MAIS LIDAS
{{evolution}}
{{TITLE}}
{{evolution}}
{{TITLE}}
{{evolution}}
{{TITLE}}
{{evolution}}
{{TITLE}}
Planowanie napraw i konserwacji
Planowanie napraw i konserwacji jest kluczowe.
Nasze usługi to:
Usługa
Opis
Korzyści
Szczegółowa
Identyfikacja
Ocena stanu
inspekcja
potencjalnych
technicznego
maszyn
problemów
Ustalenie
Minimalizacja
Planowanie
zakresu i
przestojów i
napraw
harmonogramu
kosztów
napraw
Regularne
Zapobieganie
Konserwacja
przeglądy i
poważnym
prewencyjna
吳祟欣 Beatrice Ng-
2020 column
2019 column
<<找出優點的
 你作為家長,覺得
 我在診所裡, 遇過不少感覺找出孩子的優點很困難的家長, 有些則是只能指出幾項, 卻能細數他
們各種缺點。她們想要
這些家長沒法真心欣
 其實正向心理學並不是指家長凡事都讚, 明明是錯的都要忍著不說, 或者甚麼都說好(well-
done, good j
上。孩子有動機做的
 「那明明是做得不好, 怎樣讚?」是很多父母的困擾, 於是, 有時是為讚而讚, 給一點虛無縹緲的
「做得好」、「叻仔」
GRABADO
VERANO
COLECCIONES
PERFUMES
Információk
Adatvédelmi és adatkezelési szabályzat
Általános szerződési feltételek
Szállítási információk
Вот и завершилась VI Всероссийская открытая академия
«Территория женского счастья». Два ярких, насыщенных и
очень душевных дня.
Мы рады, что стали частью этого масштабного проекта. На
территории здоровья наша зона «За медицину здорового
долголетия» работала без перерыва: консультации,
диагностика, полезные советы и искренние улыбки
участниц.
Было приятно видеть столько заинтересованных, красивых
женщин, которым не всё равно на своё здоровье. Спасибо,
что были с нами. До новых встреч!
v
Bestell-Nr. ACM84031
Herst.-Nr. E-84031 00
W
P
--------------------
WHAT THE TASK REQUIRES
Please lay out the data above as a JSON list of strings, one string per line and blank lines omitted. Cover only the part that opens with the first line of the data and closes with the line containing "очень душевных дня.", both included.

EXPECTED ANSWER
[
  "MAIS LIDAS",
  "{{evolution}}",
  "{{TITLE}}",
  "{{evolution}}",
  "{{TITLE}}",
  "{{evolution}}",
  "{{TITLE}}",
  "{{evolution}}",
  "{{TITLE}}",
  "Planowanie napraw i konserwacji",
  "Planowanie napraw i konserwacji jest kluczowe.",
  "Nasze usługi to:",
  "Usługa",
  "Opis",
  "Korzyści",
  "Szczegółowa",
  "Identyfikacja",
  "Ocena stanu",
  "inspekcja",
  "potencjalnych",
  "technicznego",
  "maszyn",
  "problemów",
  "Ustalenie",
  "Minimalizacja",
  "Planowanie",
  "zakresu i",
  "przestojów i",
  "napraw",
  "harmonogramu",
  "kosztów",
  "napraw",
  "Regularne",
  "Zapobieganie",
  "Konserwacja",
  "przeglądy i",
  "poważnym",
  "prewencyjna",
  "吳祟欣 Beatrice Ng-",
  "2020 column",
  "2019 column",
  "<<找出優點的",
  " 你作為家長,覺得",
  " 我在診所裡, 遇過不少感覺找出孩子的優點很困難的家長, 有些則是只能指出幾項, 卻能細數他",
  "們各種缺點。她們想要",
  "這些家長沒法真心欣",
  " 其實正向心理學並不是指家長凡事都讚, 明明是錯的都要忍著不說, 或者甚麼都說好(well-",
  "done, good j",
  "上。孩子有動機做的",
  " 「那明明是做得不好, 怎樣讚?」是很多父母的困擾, 於是, 有時是為讚而讚, 給一點虛無縹緲的",
  "「做得好」、「叻仔」",
  "GRABADO",
  "VERANO",
  "COLECCIONES",
  "PERFUMES",
  "Információk",
  "Adatvédelmi és adatkezelési szabályzat",
  "Általános szerződési feltételek",
  "Szállítási információk",
  "Вот и завершилась VI Всероссийская открытая академия",
  "«Территория женского счастья». Два ярких, насыщенных и",
  "очень душевных дня."
]